An dieser Stelle setzt dann eine mehr therapeutische Arbeit ein, die über die Arbeit an der Rechtschreibung hinausgeht. Auch die Methoden ändern sich dann. Zur Bearbeitung dieser Fragestellungen bieten systemische Methoden ein gutes „Handwerksköfferchen“. Hierzu gehören zum Beispiel szenische Methoden oder sogenannte Aufstellungen, in denen das Kind etwa mit Figuren oder Steinen das Problem LRS, sich selbst und alle anderen Betroffenen in Beziehung setzt.
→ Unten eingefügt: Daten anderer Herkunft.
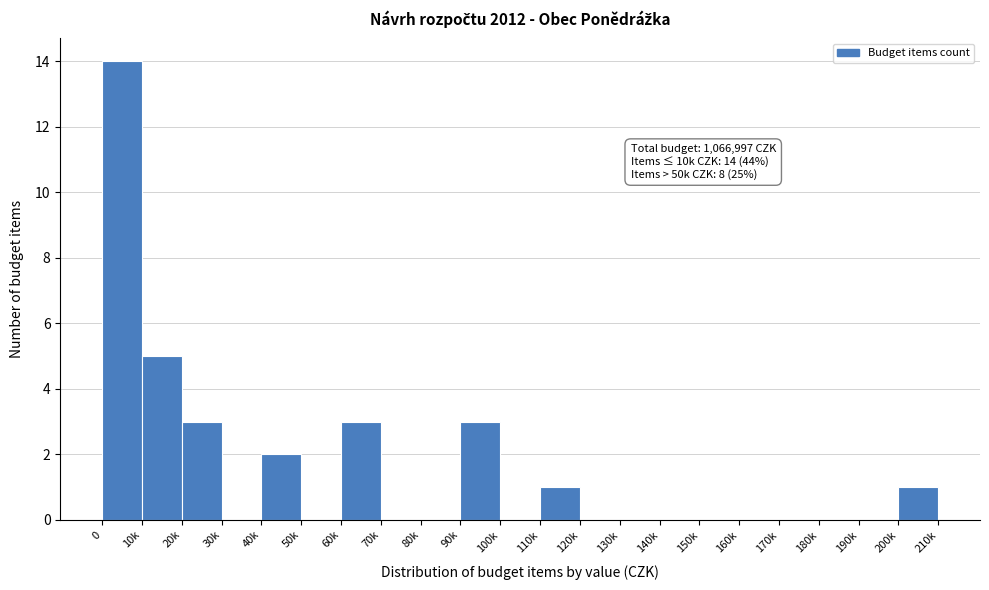

Reading right to left, extract all data points from this chart.

200k=1	190k=0	180k=0	170k=0	160k=0	150k=0	140k=0	130k=0	120k=0	110k=1	100k=0	90k=3	80k=0	70k=0	60k=3	50k=0	40k=2	30k=0	20k=3	10k=5	0=14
Aus diesen Aufstellungen ergeben sich dann wichtige Hintergründe und Ideen für die Bearbeitung der Gesamtproblematik.

 

Systemische Lerntherapie bzw. das „Therapeutische“ in der Lerntherapie – auf den Punkt gebracht

Die systemische Lerntherapie bietet also zum einen Ansätze aus der klassischen Lerntherapie, um die konkreten Schwierigkeiten im Schriftspracherwerb bearbeiten zu können. Zum anderen bietet sie eine bestimmte förderliche Perspektive und Haltung dem Kind gegenüber sowie spezielle therapeutische Methoden, die bei Bedarf eingesetzt werden können. Im Verlaufe einer einzelnen Lerntherapie werden diese Elemente flexibel und auf die Bedürfnisse des einzelnen Kindes abgestimmt angewandt um (vielleicht endlich) zu einer nachhaltigen Lösungen der Gesamtproblematik zu gelangen.